The integrity of the intestinal epithelial barrier is dependent on the proliferation, differentiation and expression of the tight junction proteins of the intestinal stem progenitor cells. As shown in fig. 3 and 4, DSS treated mice had significantly reduced levels of intestinal stem progenitor cell proliferation (Ki 67 protein expression) and differentiation (MUC 2 protein expression), significantly increased levels of apoptosis, and significantly reduced expression of claudin. The OPO can promote the proliferation of intestinal stem progenitor cells and the secretion of mucin by goblet cells, inhibit the apoptosis of colon epithelial cells, increase the expression of the zonula occludens ZO-1, occludin and Claudin-1 proteins, and improve the damage of colon epithelial barriers. The test results show that the OPO structural grease has the effect of maintaining the integrity of the intestinal epithelial barrier and has the effect of obviously preventing or improving the damage of the intestinal epithelial barrier, and the OPO structural grease can be used as an active ingredient in medicines, health-care products or functional foods to play a role in the field of preventing or improving the damage of the intestinal epithelial barrier.

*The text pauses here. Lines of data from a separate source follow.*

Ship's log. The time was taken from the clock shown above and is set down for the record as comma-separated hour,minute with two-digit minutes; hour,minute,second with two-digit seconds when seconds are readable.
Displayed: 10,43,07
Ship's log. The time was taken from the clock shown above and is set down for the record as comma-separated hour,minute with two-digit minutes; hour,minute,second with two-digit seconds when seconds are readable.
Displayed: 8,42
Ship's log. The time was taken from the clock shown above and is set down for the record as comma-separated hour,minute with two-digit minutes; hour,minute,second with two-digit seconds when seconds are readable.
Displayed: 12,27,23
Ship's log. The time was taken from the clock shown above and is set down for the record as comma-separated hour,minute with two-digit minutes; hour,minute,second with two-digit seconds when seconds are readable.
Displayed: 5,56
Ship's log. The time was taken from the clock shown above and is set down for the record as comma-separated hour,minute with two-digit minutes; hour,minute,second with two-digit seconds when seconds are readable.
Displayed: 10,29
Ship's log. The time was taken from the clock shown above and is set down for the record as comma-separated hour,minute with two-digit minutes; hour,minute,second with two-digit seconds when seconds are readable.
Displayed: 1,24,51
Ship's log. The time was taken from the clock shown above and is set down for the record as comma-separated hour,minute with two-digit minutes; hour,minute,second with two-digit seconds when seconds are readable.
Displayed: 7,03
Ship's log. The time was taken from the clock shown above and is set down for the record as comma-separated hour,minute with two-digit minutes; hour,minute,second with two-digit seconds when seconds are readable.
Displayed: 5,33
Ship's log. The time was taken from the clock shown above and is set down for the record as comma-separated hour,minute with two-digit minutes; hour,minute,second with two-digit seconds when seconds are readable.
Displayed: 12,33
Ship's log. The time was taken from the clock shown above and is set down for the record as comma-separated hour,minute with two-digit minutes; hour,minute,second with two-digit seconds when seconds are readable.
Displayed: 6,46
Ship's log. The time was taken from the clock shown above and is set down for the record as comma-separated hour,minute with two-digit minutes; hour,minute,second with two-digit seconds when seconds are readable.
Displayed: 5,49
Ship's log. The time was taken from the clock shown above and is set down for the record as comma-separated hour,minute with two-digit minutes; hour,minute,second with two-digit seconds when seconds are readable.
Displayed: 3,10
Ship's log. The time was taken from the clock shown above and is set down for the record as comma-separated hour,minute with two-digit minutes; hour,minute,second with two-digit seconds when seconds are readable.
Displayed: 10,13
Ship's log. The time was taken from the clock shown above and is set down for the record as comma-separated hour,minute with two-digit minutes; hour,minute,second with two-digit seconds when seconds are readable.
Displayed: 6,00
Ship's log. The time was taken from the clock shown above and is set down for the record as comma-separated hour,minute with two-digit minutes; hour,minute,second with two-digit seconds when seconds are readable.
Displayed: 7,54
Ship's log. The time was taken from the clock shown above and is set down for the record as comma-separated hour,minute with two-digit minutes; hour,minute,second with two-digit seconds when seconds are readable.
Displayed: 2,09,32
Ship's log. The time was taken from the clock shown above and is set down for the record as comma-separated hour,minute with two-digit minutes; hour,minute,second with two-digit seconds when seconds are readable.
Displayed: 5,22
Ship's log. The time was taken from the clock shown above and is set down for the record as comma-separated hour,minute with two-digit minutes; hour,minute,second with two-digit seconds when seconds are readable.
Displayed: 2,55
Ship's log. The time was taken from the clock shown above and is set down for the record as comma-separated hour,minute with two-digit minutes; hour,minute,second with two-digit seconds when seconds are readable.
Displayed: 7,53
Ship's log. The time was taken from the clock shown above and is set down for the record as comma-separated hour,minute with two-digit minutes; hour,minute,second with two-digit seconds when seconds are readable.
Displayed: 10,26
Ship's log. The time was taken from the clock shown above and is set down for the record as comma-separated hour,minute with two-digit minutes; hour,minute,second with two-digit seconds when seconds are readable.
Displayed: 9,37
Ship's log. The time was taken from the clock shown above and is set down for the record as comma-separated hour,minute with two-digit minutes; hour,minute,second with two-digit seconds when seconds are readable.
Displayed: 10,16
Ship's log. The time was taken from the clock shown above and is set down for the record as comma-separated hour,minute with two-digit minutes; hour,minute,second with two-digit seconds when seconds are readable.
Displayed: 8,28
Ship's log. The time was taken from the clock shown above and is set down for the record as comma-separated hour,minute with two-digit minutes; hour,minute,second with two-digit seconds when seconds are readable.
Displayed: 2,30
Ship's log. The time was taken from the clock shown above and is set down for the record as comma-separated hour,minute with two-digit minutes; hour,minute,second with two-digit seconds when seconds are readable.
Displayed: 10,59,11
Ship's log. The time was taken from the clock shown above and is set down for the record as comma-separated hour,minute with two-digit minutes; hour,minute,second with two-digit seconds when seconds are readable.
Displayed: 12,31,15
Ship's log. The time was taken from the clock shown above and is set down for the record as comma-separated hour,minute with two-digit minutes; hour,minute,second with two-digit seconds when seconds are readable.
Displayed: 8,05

Although specific embodiments of the invention have been described, those skilled in the art will recognize that many changes and modifications may be made thereto without departing from the scope or spirit of the invention. Accordingly, the present invention is intended to embrace all such alterations and modifications that fall within the scope of the appended claims and equivalents thereof.
Claims (10)
- Use of an opo structured lipid for the preparation of a medicament for preventing or ameliorating intestinal epithelial barrier damage.
- 2. The use according to claim 1, wherein the intestinal epithelial barrier injury is a colonic epithelial barrier injury.
- Application of OPO structural fat in preparing health care products for preventing or improving intestinal epithelial barrier injury.
- 4. The use according to claim 3, wherein the intestinal epithelial barrier injury is a colonic epithelial barrier injury.
- Use of opo structured lipid for the preparation of a functional food for preventing or ameliorating intestinal epithelial barrier damage.
- 6. The use according to claim 5, wherein the intestinal epithelial barrier injury is a colonic epithelial barrier injury.
- 7. The use according to claim 5 or 6, wherein the functional food is a dairy product.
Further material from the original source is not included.